■ **PASSAGE FOR REVIEW**:
Mark Pattison, a former NFL player, successfully climbed Mount Everest in 2021 despite suffering from a case of snow blindness on summit day. He couldn’t see out of one of his eyes.
“When we woke up that morning and started our climb at 12:30, it was awful, we had snow and sleet coming across, blowing hard. All of that resolved itself around 4:30 in the morning and we had a beautiful sunrise, my problem is that I ended up getting snow blindness.”
He summited Mount Everest, capping his campaign to climb the Seven Summits as part of an epilepsy awareness campaign. Pattison documented his crusade in the Emmy Award-winning NFL 360 film “Searching for the Summit.”
Pattison was lucky. Snow blindness, a painful eye condition caused by overexposure to the sun’s ultraviolet (UV) rays, can happen in a matter of minutes.
Remember racer Doug Swingley, who removed his goggles during the 2004 Iditarod sled dog race for a quick look ahead? His vision became extremely blurry, according to the American Academy of Ophthalmology, and he had to leave the race to receive medical treatment.
Fortunately, snow blindness is not usually permanent and it’s often short-lived. The symptoms are caused by temporary damage to the cells on the surface of the eye. If there is vision loss, it typically resolves in 24 to 72 hours. If it doesn’t, contact your doctor immediately.
Snow blindness doesn’t occur only in the polar region. It can affect anyone enjoying snow sports —hiking, snowshoeing, skiing and snowmobiling — in the bright sun.
A Sunburn of the Eye
There’s a reason you squint in the sun. It’s your body’s way of naturally protecting itself.
“The sun’s ultraviolet rays can burn the cornea of the eye, causing irritation, pain and blurred vision,” said Jeff Weinstein, a paramedic and a Medical Operations supervisor for Global Rescue.
With the name — snow blindness — you would think those most at risk are the adventurer travelers outside in snowy terrain, across a snowfield or in a high-altitude winter environment without proper eye protection. And you’d be right; fresh snow reflects about 80% of UV radiation.

■ **USING THE INFORMATION**:
A. Why does the snow blindness article say the condition is usually not permanent?
B. In the snow blindness article, how much of the sun's UV radiation does fresh snow reflect?
C. Continue the snow blindness article from the point where it stops.

■ **DATA TO EXAMINE**:

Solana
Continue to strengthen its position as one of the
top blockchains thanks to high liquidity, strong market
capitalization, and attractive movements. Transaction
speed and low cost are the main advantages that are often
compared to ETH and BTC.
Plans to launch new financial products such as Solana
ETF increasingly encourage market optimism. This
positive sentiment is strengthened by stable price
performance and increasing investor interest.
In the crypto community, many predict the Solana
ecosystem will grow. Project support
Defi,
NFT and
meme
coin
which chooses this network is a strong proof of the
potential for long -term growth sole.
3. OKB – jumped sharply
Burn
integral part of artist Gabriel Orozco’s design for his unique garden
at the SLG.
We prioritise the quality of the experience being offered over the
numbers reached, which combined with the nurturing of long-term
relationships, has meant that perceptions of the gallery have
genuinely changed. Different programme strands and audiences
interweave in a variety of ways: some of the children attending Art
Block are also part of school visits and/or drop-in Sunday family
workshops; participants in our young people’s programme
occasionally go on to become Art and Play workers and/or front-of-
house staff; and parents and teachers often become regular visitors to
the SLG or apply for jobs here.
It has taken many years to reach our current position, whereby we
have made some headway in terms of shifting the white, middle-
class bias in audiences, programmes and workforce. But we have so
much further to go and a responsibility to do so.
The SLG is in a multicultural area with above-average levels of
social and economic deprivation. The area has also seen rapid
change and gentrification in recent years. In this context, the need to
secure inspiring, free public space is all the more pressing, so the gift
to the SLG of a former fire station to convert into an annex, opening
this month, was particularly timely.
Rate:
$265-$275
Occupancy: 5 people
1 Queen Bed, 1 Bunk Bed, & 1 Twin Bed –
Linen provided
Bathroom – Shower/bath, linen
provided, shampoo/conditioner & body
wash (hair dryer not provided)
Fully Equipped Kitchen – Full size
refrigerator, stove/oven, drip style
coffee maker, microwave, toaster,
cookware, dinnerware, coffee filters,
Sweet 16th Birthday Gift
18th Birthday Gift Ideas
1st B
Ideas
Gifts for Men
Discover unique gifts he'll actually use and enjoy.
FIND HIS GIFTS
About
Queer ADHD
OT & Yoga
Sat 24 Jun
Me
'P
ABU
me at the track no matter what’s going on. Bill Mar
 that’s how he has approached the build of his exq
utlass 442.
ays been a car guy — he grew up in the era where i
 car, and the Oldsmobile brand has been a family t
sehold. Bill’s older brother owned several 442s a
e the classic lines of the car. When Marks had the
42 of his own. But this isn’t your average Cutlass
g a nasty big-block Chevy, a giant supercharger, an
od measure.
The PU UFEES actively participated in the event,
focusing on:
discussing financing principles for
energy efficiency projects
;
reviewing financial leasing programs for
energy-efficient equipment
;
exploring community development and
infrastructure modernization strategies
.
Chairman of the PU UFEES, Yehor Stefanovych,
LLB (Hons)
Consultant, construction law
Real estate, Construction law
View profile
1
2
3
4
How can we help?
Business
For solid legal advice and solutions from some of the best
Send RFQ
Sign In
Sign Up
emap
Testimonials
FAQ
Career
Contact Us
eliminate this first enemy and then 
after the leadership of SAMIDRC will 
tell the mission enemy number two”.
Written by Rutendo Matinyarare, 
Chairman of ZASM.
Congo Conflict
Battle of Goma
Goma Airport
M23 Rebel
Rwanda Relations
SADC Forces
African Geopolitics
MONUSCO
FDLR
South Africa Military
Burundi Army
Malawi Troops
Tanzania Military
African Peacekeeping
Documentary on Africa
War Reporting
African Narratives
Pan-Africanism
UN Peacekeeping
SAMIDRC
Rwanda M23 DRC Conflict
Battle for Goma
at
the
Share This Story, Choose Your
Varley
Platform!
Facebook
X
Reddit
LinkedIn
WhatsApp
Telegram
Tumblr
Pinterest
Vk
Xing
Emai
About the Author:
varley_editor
...
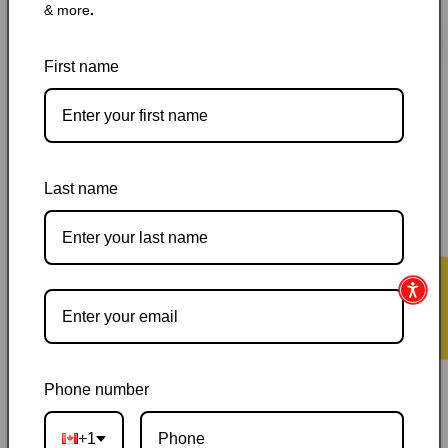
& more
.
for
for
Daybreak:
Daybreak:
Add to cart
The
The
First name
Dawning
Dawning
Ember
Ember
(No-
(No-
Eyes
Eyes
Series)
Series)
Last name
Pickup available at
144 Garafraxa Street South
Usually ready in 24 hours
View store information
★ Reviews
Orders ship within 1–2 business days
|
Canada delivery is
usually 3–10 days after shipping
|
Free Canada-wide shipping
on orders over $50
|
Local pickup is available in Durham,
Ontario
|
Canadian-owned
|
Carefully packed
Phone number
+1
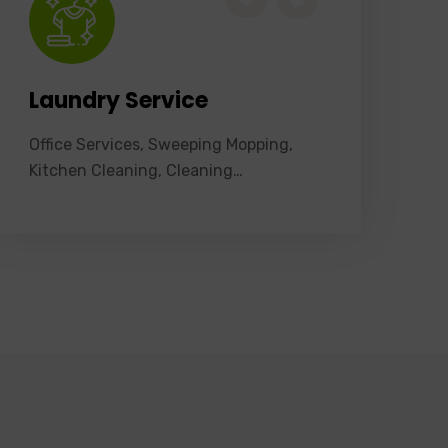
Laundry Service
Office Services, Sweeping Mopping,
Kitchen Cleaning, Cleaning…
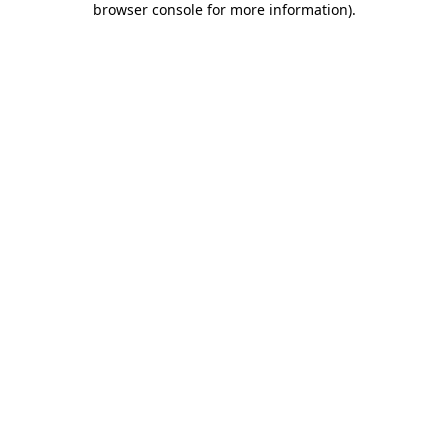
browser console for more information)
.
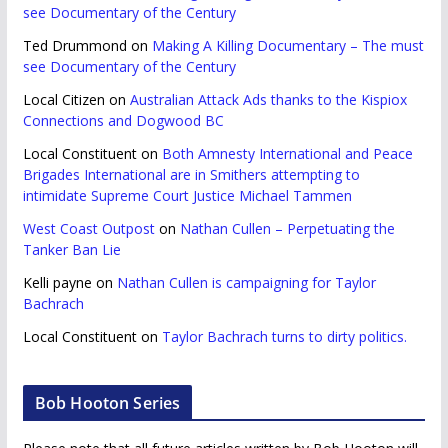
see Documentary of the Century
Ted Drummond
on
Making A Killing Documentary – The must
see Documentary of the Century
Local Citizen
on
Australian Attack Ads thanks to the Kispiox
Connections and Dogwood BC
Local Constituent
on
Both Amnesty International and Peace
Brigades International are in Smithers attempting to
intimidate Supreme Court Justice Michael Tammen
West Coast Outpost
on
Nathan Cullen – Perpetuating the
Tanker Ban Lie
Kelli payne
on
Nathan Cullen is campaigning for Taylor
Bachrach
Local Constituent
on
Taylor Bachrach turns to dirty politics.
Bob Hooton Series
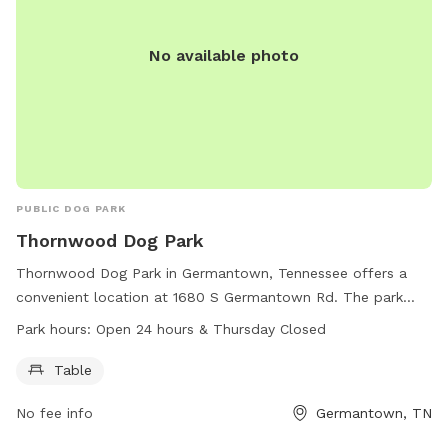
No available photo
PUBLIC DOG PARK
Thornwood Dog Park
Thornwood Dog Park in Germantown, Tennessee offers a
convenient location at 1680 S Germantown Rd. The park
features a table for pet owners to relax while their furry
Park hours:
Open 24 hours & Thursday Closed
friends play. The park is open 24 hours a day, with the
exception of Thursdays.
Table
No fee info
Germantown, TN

■ **ANSWERS FOR THIS EXERCISE**:
A. Its symptoms come from temporary damage to the cells on the surface of the eye, so any vision loss typically clears up within 24 to 72 hours.

B. About 80%.

C.
Water and white sand are also reflective, so spending a day on the ocean or lake also puts you at risk. Your eyes are prone to sunburn from a direct hit from the sun combined with the reflection of the sun from the water or sand.
Location and Season Make a Difference
Of course, you’ll want to protect your eyes at noon during the summer, when solar UV light is at its strongest. But where you are located on the earth matters as well.
According to a study in the Journal of Postgraduate Medicine, when you compare summer in the Northern hemisphere versus the Southern hemisphere, the Northern hemisphere is 1.7% farther away from the sun than the Southern hemisphere, and the intensity of UV light decreases by approximately 7%. Quebec in the summer, for example, will have a lower risk of snow blindness than Madagascar in the summer.
High altitudes also make a difference because there is less distance for the light to travel and the thinner atmosphere filters less UV radiation. According to the World Health Organization, UV levels increase by 10% to 12% with every 1,000 meters increase in altitude. Cloud cover, latitude and ozone levels are additional factors determining how much UV light reaches your eyes.
“Skiers in New England can get away with skiing with just sunglasses in fair conditions on a sunny day,” Weinstein said. “Once the wind kicks up stirring snow and other particles, goggles will be needed to protect your eyes from micro-debris damage as well as harmful UV rays. Goggles provide better protection against UV light, wind and debris.”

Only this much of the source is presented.